【レビュー№1798】落語に学ぶ粗忽者の思考

 

落語に学ぶ粗忽者の思考

評価★★★★

先日初の小説デビュー作を発刊したばかりの落語家立川談慶による新著。

今回も前作の小説デビュー作に続きコロナ禍の息苦しさを(一番感じているのが、自らの仕事が大変なことになっている著者だと思うが)、パーっと晴らしてくれる好著。

4ページでひとつの古典落語を紹介する形を取っているが、そこに堅苦しさは微塵もなく気楽に読むことができる。書中で著者が「二次元落語」という言葉を使っているが、まさにそれが本書を表すのにふさわしい。
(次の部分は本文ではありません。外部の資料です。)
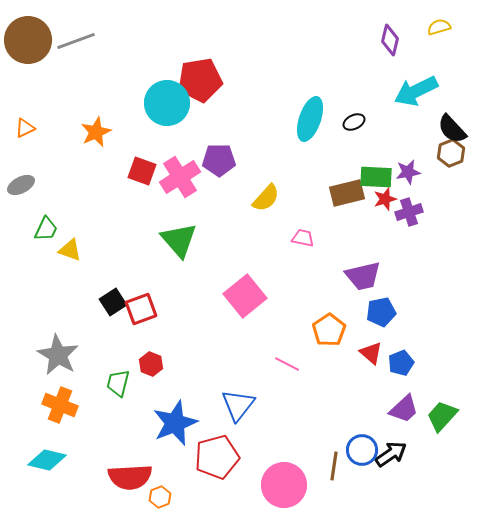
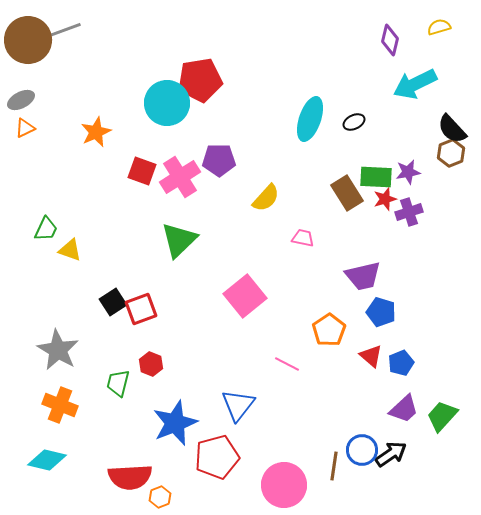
gray line at (76, 41): moved 14 px left, 10 px up
cyan arrow at (416, 91): moved 1 px left, 7 px up
gray ellipse at (21, 185): moved 85 px up
brown rectangle at (347, 193): rotated 72 degrees clockwise
green triangle at (179, 240): rotated 27 degrees clockwise
blue pentagon at (381, 312): rotated 28 degrees clockwise
red triangle at (371, 353): moved 3 px down
gray star at (58, 355): moved 5 px up
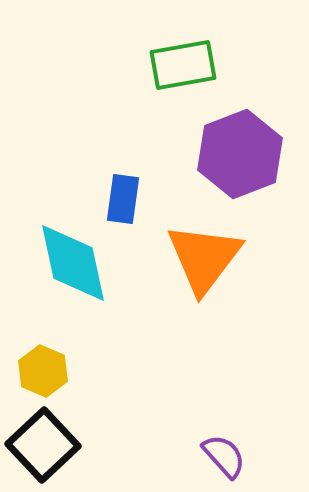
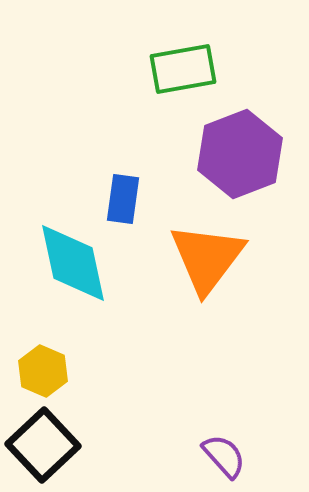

毎回書いているが、評者は著者とは大学同期同窓で長いことつながりがあるが、実際に生の落語を聞かせていただいたのは、数年前とごく最近のことである。その時(実はテレビではなく生の落語を聞いたのは人生初だった)に誰に言われるともなく、「これ(=落語)は江戸の風だ」と思ったのだが、本書によればなんと著者の師匠である立川談志がしばしば「落語は江戸の風だ」と語っていたのだと言う。そうだとすればその江戸の昔からの伝統が、彼ら一門の落語家によって継承されているわけで実に貴重なことだ。しかも、腹の底から笑いながらこの時代にライブで実体験できるのだから、聴衆にとってはありがたい限りだろう。木戸銭など安いものである(そんな小難しいことを考えずに、バカな顔して笑ってりゃいいのだがw)。

もはやこの時代の決り文句になってしまったが、コロナが落ち着いたら、何よりも早く演芸場で師匠の落語を聞いてみたいと思う。